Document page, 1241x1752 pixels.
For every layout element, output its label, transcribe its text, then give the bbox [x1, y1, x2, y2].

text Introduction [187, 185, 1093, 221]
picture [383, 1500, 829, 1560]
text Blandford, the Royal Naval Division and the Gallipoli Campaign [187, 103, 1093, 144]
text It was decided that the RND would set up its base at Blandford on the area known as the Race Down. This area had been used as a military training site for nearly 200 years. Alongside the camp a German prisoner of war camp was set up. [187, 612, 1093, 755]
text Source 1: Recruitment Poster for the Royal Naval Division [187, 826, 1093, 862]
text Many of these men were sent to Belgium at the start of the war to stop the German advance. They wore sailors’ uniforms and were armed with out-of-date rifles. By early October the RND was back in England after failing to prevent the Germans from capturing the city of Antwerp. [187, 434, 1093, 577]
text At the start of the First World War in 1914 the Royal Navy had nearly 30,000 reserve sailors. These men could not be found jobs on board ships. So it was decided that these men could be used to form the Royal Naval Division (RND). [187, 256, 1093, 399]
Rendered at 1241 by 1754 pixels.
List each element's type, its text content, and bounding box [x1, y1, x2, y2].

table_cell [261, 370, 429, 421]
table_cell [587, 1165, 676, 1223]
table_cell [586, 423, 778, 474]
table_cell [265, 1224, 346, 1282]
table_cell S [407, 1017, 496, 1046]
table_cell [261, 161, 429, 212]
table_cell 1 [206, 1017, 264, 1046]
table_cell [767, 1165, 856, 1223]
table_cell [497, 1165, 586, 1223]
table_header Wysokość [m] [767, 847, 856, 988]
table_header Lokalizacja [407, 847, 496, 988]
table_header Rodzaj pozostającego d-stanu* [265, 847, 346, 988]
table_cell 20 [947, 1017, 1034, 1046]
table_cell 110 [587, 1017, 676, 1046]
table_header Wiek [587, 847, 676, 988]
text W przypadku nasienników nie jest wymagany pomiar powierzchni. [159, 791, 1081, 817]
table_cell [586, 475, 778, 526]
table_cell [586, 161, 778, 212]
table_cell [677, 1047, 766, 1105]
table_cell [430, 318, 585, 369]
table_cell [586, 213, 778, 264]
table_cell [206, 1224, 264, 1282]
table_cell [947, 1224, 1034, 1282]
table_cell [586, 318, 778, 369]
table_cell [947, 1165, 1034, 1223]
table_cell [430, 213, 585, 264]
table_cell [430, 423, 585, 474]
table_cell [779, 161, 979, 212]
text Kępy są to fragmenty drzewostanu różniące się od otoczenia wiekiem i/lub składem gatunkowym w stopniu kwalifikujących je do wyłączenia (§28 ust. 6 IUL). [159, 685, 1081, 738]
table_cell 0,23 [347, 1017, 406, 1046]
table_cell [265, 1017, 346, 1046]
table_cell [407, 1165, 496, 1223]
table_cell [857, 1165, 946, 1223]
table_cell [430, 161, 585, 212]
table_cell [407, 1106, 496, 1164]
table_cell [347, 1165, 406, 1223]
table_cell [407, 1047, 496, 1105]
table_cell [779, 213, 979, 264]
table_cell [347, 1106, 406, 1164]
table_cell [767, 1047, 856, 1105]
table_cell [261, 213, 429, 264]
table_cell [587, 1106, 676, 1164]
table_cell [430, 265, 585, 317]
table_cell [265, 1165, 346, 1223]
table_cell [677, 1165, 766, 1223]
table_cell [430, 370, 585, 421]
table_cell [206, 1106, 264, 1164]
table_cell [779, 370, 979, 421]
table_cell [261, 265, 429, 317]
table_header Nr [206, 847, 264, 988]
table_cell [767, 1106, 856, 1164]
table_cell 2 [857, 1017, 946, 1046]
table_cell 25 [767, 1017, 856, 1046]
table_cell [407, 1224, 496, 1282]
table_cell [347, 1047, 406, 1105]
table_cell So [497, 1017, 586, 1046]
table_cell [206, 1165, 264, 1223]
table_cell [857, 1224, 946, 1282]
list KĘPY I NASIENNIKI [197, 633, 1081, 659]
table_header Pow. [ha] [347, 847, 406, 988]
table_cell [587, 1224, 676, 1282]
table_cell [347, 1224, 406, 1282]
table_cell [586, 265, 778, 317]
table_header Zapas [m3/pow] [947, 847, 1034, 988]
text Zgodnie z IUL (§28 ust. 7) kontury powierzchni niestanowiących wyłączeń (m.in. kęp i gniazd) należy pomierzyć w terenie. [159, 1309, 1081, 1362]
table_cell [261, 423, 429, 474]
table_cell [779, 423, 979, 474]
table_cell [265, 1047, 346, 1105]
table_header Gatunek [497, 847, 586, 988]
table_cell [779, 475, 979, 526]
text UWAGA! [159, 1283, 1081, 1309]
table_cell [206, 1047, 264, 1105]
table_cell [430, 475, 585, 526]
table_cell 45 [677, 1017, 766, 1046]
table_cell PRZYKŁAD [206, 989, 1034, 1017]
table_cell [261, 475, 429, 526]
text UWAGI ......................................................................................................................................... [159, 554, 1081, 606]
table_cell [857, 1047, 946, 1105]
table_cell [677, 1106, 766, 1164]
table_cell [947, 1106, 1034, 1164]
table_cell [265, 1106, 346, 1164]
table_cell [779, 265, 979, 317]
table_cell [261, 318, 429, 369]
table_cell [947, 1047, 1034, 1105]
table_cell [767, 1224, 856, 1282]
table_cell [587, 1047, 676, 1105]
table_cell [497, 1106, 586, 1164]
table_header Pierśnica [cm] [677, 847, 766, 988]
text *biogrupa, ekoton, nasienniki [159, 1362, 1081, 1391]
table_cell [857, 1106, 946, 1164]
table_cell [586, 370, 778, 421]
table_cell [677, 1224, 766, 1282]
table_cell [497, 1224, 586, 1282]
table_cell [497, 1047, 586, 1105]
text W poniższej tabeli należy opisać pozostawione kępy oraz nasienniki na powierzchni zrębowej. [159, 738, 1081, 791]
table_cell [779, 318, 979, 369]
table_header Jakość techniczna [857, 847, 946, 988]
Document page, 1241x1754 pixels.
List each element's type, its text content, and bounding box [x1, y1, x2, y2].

_ _ _ _ _

**The problem:** The full set of data above must come back exactly as written.

**Answer for the task:**
Document page, 1241x1752 pixels.
For every layout element, output its label, transcribe its text, then give the bbox [x1, y1, x2, y2].

text Introduction [187, 185, 1093, 221]
picture [383, 1500, 829, 1560]
text Blandford, the Royal Naval Division and the Gallipoli Campaign [187, 103, 1093, 144]
text It was decided that the RND would set up its base at Blandford on the area known as the Race Down. This area had been used as a military training site for nearly 200 years. Alongside the camp a German prisoner of war camp was set up. [187, 612, 1093, 755]
text Source 1: Recruitment Poster for the Royal Naval Division [187, 826, 1093, 862]
text Many of these men were sent to Belgium at the start of the war to stop the German advance. They wore sailors’ uniforms and were armed with out-of-date rifles. By early October the RND was back in England after failing to prevent the Germans from capturing the city of Antwerp. [187, 434, 1093, 577]
text At the start of the First World War in 1914 the Royal Navy had nearly 30,000 reserve sailors. These men could not be found jobs on board ships. So it was decided that these men could be used to form the Royal Naval Division (RND). [187, 256, 1093, 399]
Rendered at 1241 by 1754 pixels.
List each element's type, its text content, and bounding box [x1, y1, x2, y2].

table_cell [261, 370, 429, 421]
table_cell [587, 1165, 676, 1223]
table_cell [586, 423, 778, 474]
table_cell [265, 1224, 346, 1282]
table_cell S [407, 1017, 496, 1046]
table_cell [261, 161, 429, 212]
table_cell 1 [206, 1017, 264, 1046]
table_cell [767, 1165, 856, 1223]
table_cell [497, 1165, 586, 1223]
table_header Wysokość [m] [767, 847, 856, 988]
table_header Lokalizacja [407, 847, 496, 988]
table_header Rodzaj pozostającego d-stanu* [265, 847, 346, 988]
table_cell 20 [947, 1017, 1034, 1046]
table_cell 110 [587, 1017, 676, 1046]
table_header Wiek [587, 847, 676, 988]
text W przypadku nasienników nie jest wymagany pomiar powierzchni. [159, 791, 1081, 817]
table_cell [586, 475, 778, 526]
table_cell [586, 161, 778, 212]
table_cell [677, 1047, 766, 1105]
table_cell [430, 318, 585, 369]
table_cell [586, 213, 778, 264]
table_cell [206, 1224, 264, 1282]
table_cell [947, 1224, 1034, 1282]
table_cell [586, 318, 778, 369]
table_cell [947, 1165, 1034, 1223]
table_cell [430, 213, 585, 264]
table_cell [430, 423, 585, 474]
table_cell [779, 161, 979, 212]
text Kępy są to fragmenty drzewostanu różniące się od otoczenia wiekiem i/lub składem gatunkowym w stopniu kwalifikujących je do wyłączenia (§28 ust. 6 IUL). [159, 685, 1081, 738]
table_cell 0,23 [347, 1017, 406, 1046]
table_cell [265, 1017, 346, 1046]
table_cell [407, 1165, 496, 1223]
table_cell [857, 1165, 946, 1223]
table_cell [430, 161, 585, 212]
table_cell [407, 1106, 496, 1164]
table_cell [347, 1165, 406, 1223]
table_cell [407, 1047, 496, 1105]
table_cell [779, 213, 979, 264]
table_cell [347, 1106, 406, 1164]
table_cell [767, 1047, 856, 1105]
table_cell [261, 213, 429, 264]
table_cell [587, 1106, 676, 1164]
table_cell [430, 265, 585, 317]
table_cell [265, 1165, 346, 1223]
table_cell [677, 1165, 766, 1223]
table_cell [430, 370, 585, 421]
table_cell [206, 1106, 264, 1164]
table_cell [779, 370, 979, 421]
table_cell [261, 265, 429, 317]
table_header Nr [206, 847, 264, 988]
table_cell [767, 1106, 856, 1164]
table_cell 2 [857, 1017, 946, 1046]
table_cell 25 [767, 1017, 856, 1046]
table_cell [407, 1224, 496, 1282]
table_cell [347, 1047, 406, 1105]
table_cell So [497, 1017, 586, 1046]
table_cell [206, 1165, 264, 1223]
table_cell [857, 1224, 946, 1282]
list KĘPY I NASIENNIKI [197, 633, 1081, 659]
table_header Pow. [ha] [347, 847, 406, 988]
table_cell [587, 1224, 676, 1282]
table_cell [347, 1224, 406, 1282]
table_cell [586, 265, 778, 317]
table_header Zapas [m3/pow] [947, 847, 1034, 988]
text Zgodnie z IUL (§28 ust. 7) kontury powierzchni niestanowiących wyłączeń (m.in. kęp i gniazd) należy pomierzyć w terenie. [159, 1309, 1081, 1362]
table_cell [261, 423, 429, 474]
table_cell [779, 423, 979, 474]
table_cell [265, 1047, 346, 1105]
table_header Gatunek [497, 847, 586, 988]
table_cell [779, 475, 979, 526]
text UWAGA! [159, 1283, 1081, 1309]
table_cell [206, 1047, 264, 1105]
table_cell [430, 475, 585, 526]
table_cell 45 [677, 1017, 766, 1046]
table_cell PRZYKŁAD [206, 989, 1034, 1017]
table_cell [261, 475, 429, 526]
text UWAGI ......................................................................................................................................... [159, 554, 1081, 606]
table_cell [857, 1047, 946, 1105]
table_cell [677, 1106, 766, 1164]
table_cell [947, 1106, 1034, 1164]
table_cell [265, 1106, 346, 1164]
table_cell [779, 265, 979, 317]
table_cell [261, 318, 429, 369]
table_cell [947, 1047, 1034, 1105]
table_cell [767, 1224, 856, 1282]
table_cell [587, 1047, 676, 1105]
table_cell [497, 1106, 586, 1164]
table_header Pierśnica [cm] [677, 847, 766, 988]
text *biogrupa, ekoton, nasienniki [159, 1362, 1081, 1391]
table_cell [857, 1106, 946, 1164]
table_cell [586, 370, 778, 421]
table_cell [677, 1224, 766, 1282]
table_cell [497, 1224, 586, 1282]
table_cell [497, 1047, 586, 1105]
text W poniższej tabeli należy opisać pozostawione kępy oraz nasienniki na powierzchni zrębowej. [159, 738, 1081, 791]
table_cell [779, 318, 979, 369]
table_header Jakość techniczna [857, 847, 946, 988]
Document page, 1241x1754 pixels.
List each element's type, its text content, and bounding box [x1, y1, x2, y2].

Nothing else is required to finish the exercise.